The Atlantic Monthly/Volume 17/Number 102/My Annual
FOR THE "BOYS OF '29."
HOW long will this harp which you once loved to hear
Cheat your lips of a smile or your eyes of a tear?
How long stir the echoes it wakened of old,
While its strings were unbroken, untarnished its gold?
Dear friends of my boyhood, my words do you wrong;
The heart, the heart only, shall throb in my song;
It reads the kind answer that looks from your eyes,—
"We will bid our old harper play on till he dies."
Though Youth, the fair angel that looked o'er the strings,
Has lost the bright glory that gleamed on his wings,
Though the freshness of morning has passed from its tone,
It is still the old harp that was always your own.
I claim not its music,—each note it affords
I strike from your heart-strings, that lend me its chords;
I know you will listen and love to the last,
For it trembles and thrills with the voice of your past.
Ah, brothers! dear brothers! the harp that I hold
No craftsman could string and no artisan mould;
He shaped it, He strung it, who fashioned the lyres
That ring with the hymns of the seraphim choirs.
Not mine are the visions of beauty it brings,
Not mine the faint fragrance around it that clings;
Those shapes are the phantoms of years that have fled,
Those sweets breathe from roses your summers have shed.
Each hour of the past lends its tribute to this,
Till it blooms like a bower in the Garden of Bliss;
The thorn and the thistle may grow as they will,
Where Friendship unfolds there is Paradise still.
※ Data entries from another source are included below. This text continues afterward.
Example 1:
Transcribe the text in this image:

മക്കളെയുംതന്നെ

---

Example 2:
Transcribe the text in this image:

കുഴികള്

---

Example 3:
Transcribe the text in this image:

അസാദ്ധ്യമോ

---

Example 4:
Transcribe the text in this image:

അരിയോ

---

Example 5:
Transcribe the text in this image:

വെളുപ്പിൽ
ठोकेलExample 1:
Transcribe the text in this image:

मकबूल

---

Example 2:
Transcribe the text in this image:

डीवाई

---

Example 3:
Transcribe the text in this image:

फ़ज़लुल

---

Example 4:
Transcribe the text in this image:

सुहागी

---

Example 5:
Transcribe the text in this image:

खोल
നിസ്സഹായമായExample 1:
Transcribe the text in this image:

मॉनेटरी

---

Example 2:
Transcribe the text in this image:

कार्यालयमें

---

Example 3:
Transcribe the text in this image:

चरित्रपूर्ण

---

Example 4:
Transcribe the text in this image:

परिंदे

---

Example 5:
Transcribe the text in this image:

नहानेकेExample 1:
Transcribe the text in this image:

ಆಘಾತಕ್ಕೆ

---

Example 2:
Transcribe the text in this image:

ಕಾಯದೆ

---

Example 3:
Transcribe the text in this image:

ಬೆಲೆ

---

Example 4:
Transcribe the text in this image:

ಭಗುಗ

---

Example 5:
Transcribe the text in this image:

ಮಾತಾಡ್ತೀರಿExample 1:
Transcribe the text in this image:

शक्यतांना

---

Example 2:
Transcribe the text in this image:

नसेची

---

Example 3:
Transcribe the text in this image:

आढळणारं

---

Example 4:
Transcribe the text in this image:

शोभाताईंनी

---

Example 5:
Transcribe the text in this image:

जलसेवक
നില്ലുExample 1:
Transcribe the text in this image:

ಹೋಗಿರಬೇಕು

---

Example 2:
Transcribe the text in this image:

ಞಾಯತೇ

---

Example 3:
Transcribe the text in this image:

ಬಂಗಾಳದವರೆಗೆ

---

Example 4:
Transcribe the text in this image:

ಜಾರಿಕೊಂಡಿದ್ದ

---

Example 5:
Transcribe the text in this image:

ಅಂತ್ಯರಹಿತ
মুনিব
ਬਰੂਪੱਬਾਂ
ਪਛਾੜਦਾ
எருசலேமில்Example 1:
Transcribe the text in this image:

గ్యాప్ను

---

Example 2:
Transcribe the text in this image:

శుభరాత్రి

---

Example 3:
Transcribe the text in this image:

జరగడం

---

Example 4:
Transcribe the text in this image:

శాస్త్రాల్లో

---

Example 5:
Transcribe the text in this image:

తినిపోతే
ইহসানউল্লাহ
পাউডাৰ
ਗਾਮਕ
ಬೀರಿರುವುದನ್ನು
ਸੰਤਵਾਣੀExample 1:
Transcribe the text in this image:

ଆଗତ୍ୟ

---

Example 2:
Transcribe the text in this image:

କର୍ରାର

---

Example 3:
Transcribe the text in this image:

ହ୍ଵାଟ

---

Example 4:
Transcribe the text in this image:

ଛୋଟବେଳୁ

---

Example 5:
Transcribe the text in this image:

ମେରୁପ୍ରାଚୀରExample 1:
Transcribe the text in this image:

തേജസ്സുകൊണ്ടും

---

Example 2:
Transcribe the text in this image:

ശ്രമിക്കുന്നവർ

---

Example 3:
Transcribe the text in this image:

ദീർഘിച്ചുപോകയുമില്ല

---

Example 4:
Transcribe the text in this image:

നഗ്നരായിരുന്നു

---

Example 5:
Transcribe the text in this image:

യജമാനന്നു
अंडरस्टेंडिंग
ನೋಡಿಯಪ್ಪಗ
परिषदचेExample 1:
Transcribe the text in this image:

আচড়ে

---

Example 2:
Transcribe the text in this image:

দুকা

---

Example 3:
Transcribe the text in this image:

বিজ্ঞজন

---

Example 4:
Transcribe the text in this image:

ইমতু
The bird wanders careless while Summer is green,
The leaf-hidden cradle that rocked him unseen;
When Autumn's rude fingers the woods have undressed,
The boughs may look bare, but they show him his nest.
Too precious these moments! the lustre they fling
Is the light of our year, is the gem in its ring,
So brimming with sunshine, we almost forget
The rays it has lost, and its border of jet.
While round us the many-hued halo is shed,
How dear are the living, how near are the dead!
One circle, scarce broken, these waiting below,
Those walking the shores where the asphodels blow!
Not life shall enlarge it, nor death shall divide,—
No brother new-born finds his place at my side;
No titles shall freeze us, no grandeurs infest,—
His Honor, His Worship, are boys like the rest.
Some won the world's homage,—their names we hold dear,—
But Friendship, not Fame, is the countersign here;
Make room by the conqueror crowned in the strife
For the comrade that limps from the battle of life!
What tongue talks of battle? Too long we have heard
In sorrow, in anguish, that terrible word;
It reddened the sunshine, it crimsoned the wave,
It sprinkled our doors with the blood of our brave.
Peace, Peace, comes at last, with her garland of white;
Peace broods in all hearts as we gather to-night;
The blazon of Union spreads full in the sun;
We echo its words,—We are One! We are One!